"But, perhaps we shall not go after all, dear mother," said the younger lady. "Have you heard anything about it?"
"There now," cried the abbess, laughing, "she's just as wild to get into the wicked world as a caged bird to break out into the open air."
"To be sure I am," exclaimed the light-hearted girl; "and oh, how I will use my wings."
The abbess gazed at her with a look of tender, almost melancholy, interest, and replied:
"There are limed twigs about them, my child. You forget that you are married."
"No, not married," cried the other, with her face all glowing. "Contracted, not married--I wish I was, for the thought frightens me, and then the worst would be over."
"You don't know what you wish," replied the abbess, shaking her head. "A thousand to one, you would very soon wish to be unmarried again; but then it would be too late. It is a collar you can't shake off when you have once put it on; and nobody can tell how much it may pinch one till it has been tried. I thank my lucky stars that made it convenient for your good grandfather to put me in here; for whenever I go out quietly on my little mule, to see after the affairs of the farms, and perchance to take a sidelong look at our good foresters coursing a hare, I never can help pitying the two dogs coupled together, and pulling at the two ends of a band they cannot break, and thanking my good fortune for not tying me up in a leash with any one."

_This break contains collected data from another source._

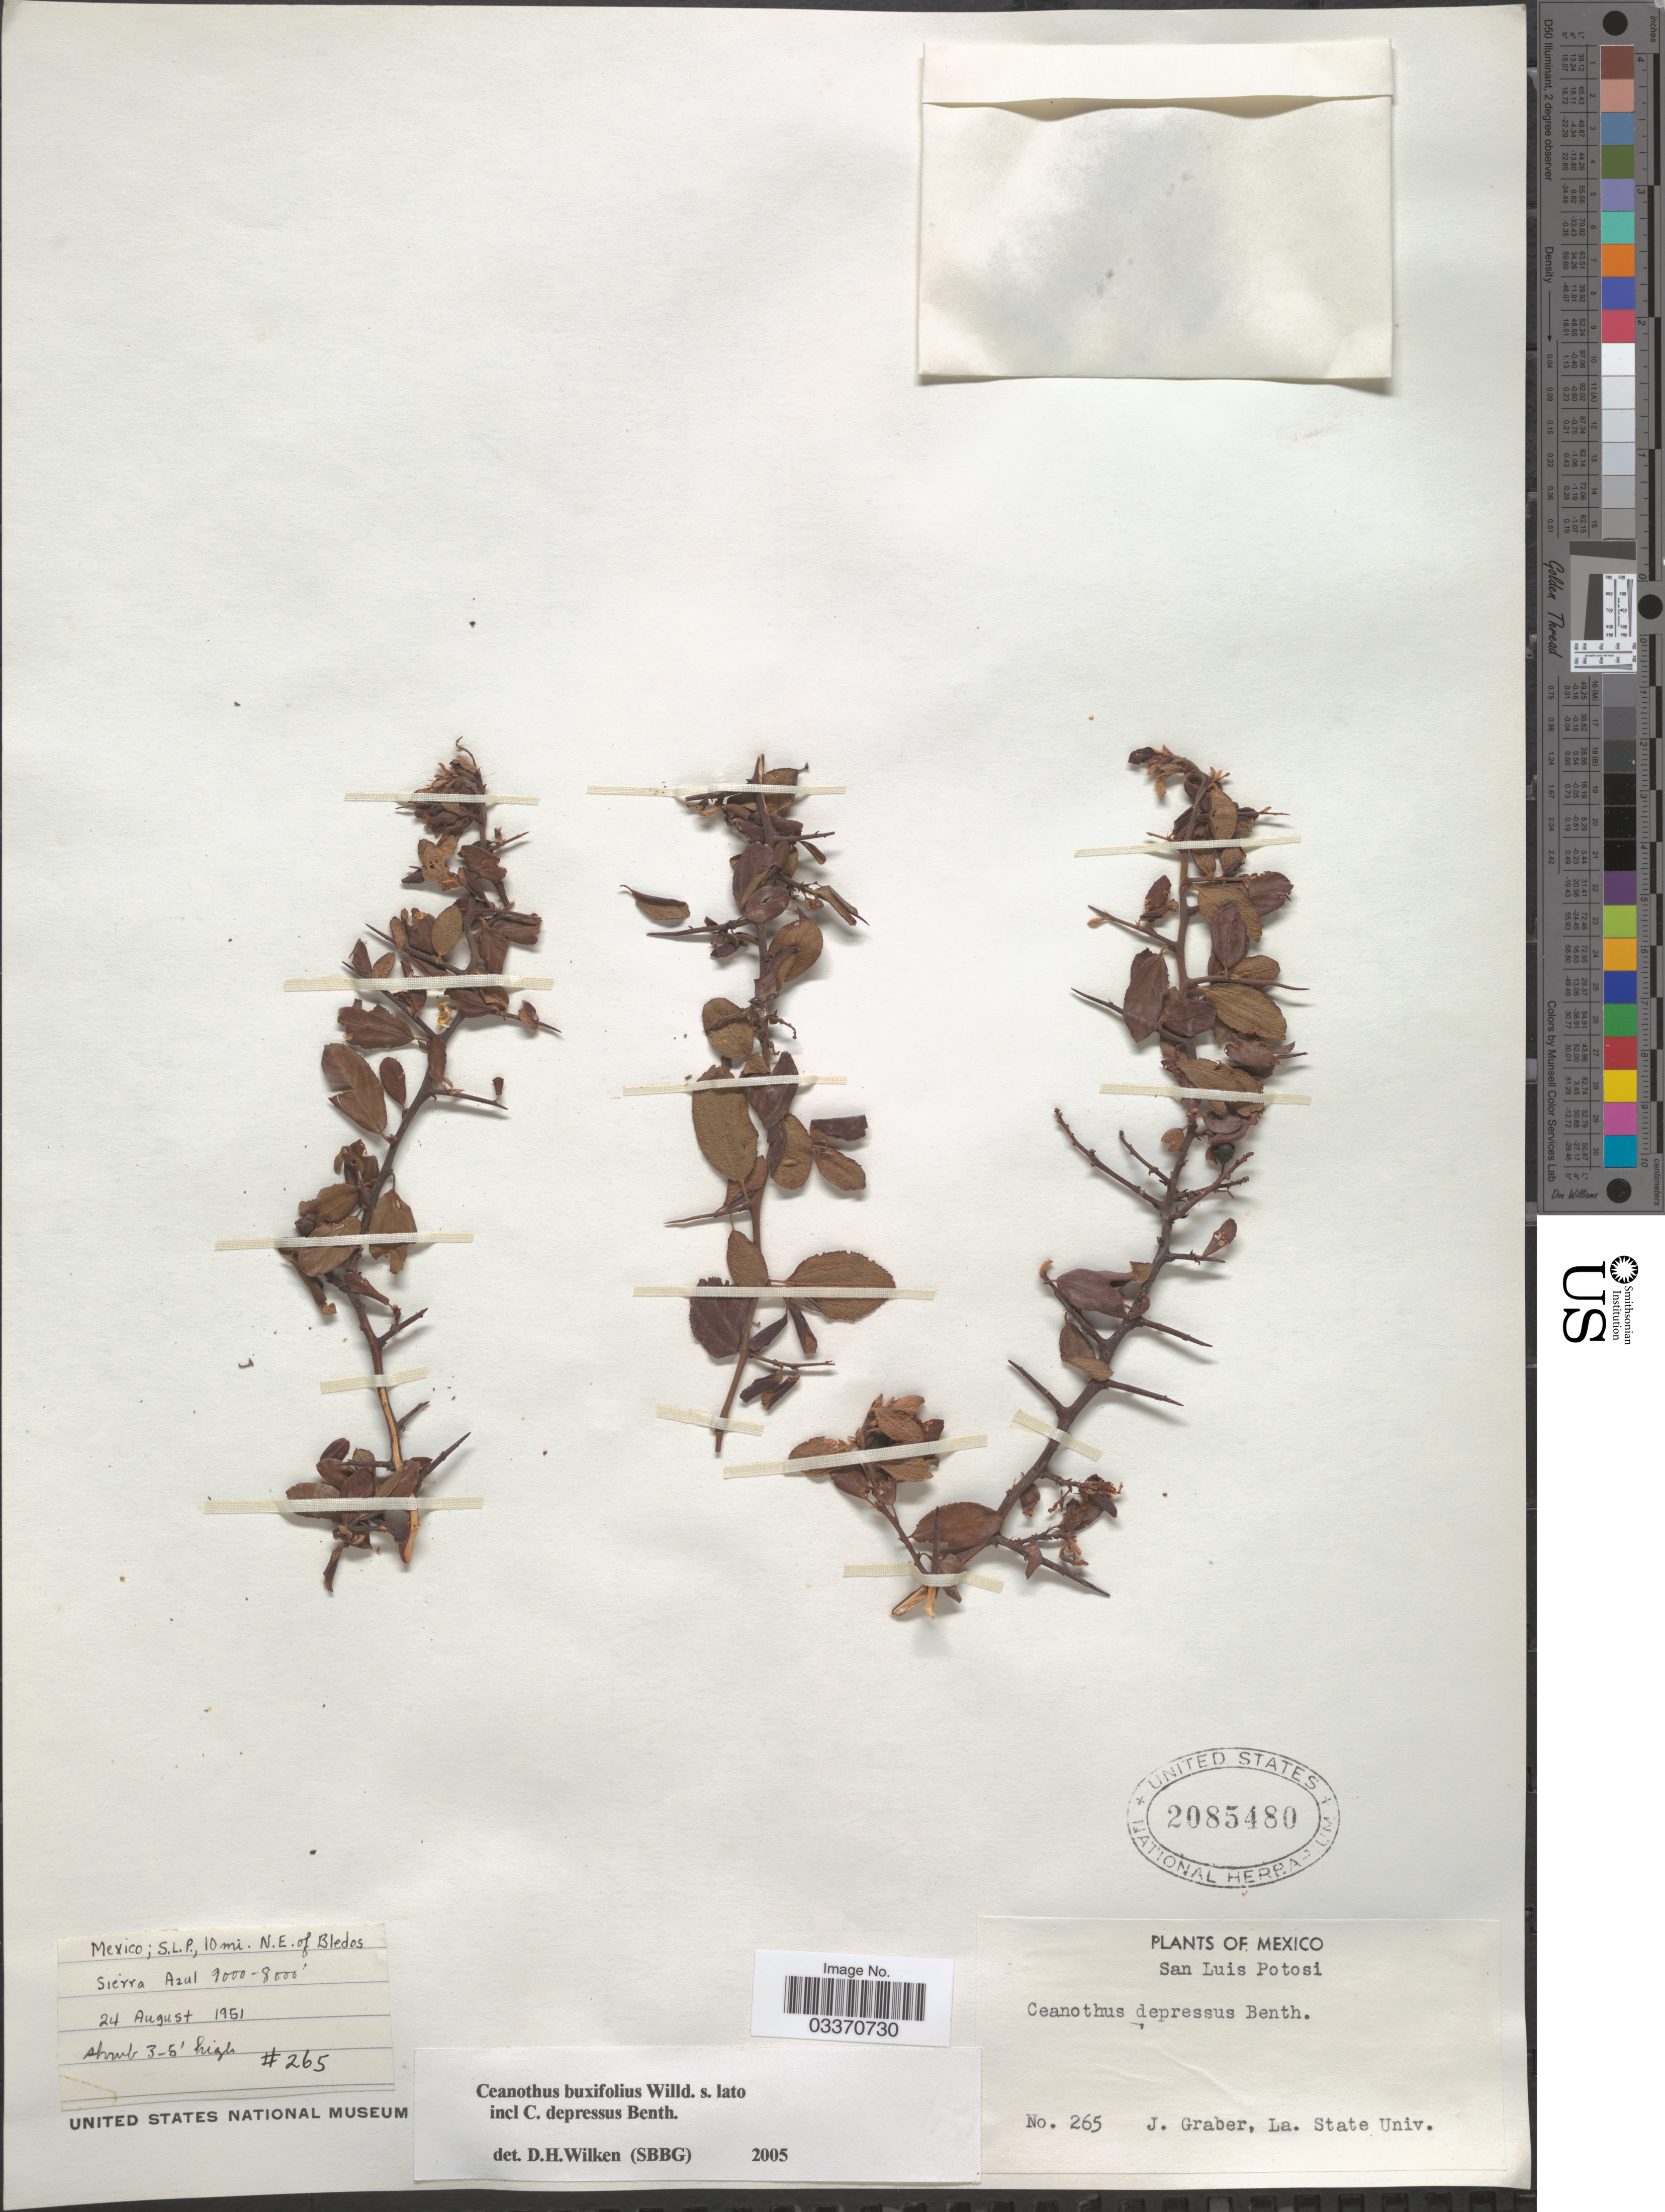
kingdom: Plantae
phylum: Tracheophyta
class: Magnoliopsida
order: Rosales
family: Rhamnaceae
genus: Ceanothus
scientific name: Ceanothus buxifolius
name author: Willd. ex Roem. & Schult.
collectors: J. Graber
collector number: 265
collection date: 1951-08-24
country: Mexico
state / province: San Luis Potosí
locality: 10 mi. N.E. of Bledos. Sierra Azul.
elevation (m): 2438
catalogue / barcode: US 2085480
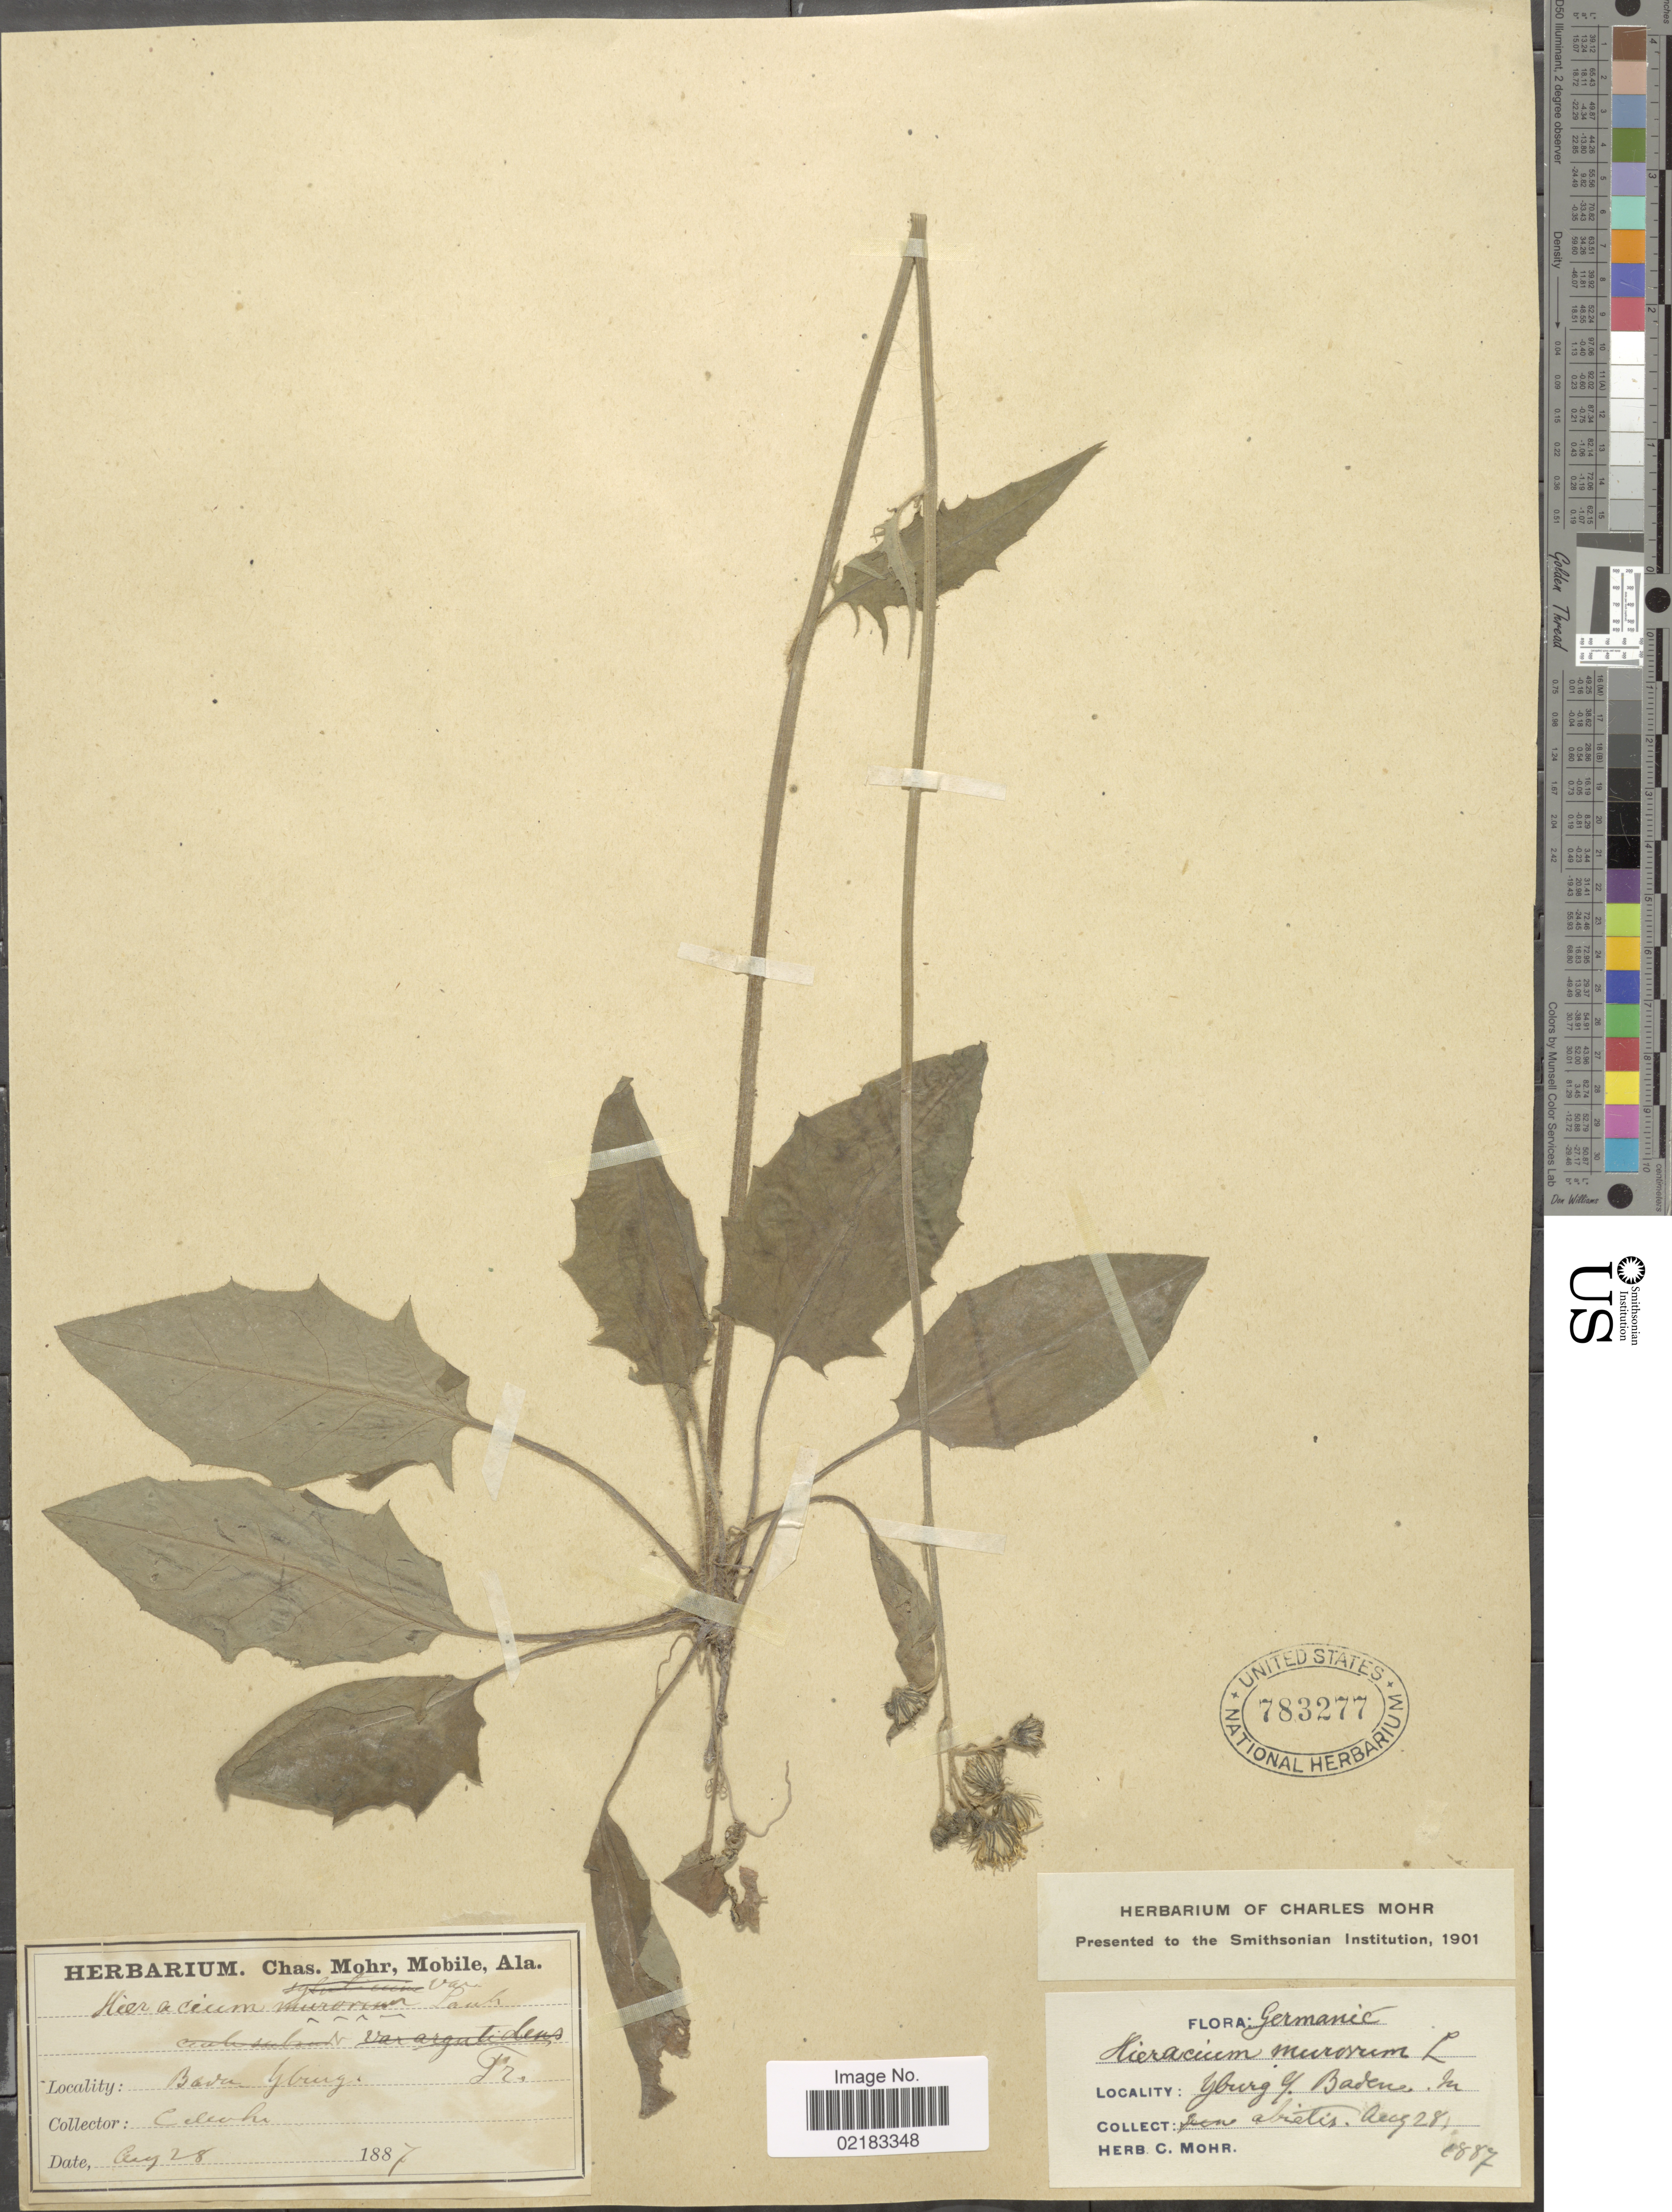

The two girls laughed gaily; for, to say truth, they had neither of them any vocation for cloisteral life; but the youngest replied, following her aunt's figure of speech, "I dare say the dogs are very like two married people, my aunt and lady mother; but I dare say too, if you were to ask either of them, whether he would rather go out into the green fields tied to a companion, or remain shut up in a kennel, he would hold out his neck for the couples."
"Why, you saucy child, do you call this a kennel?" asked the abbess, shaking her finger at her good-humouredly. "What will young maids come to next? But it is as well as it is; since thou art destined for the world and its vanities, 'tis lucky thou hast a taste for them; and I trust thy husband--as thou must have one--will not beat thee above once a-week, and that on the Saturday, to make thee more devout on the Sunday following. Is he a ferocious-looking man?"
"Lord love thee, my dear aunt," answered the young lady; "I have never seen him since I was in swaddling clothes."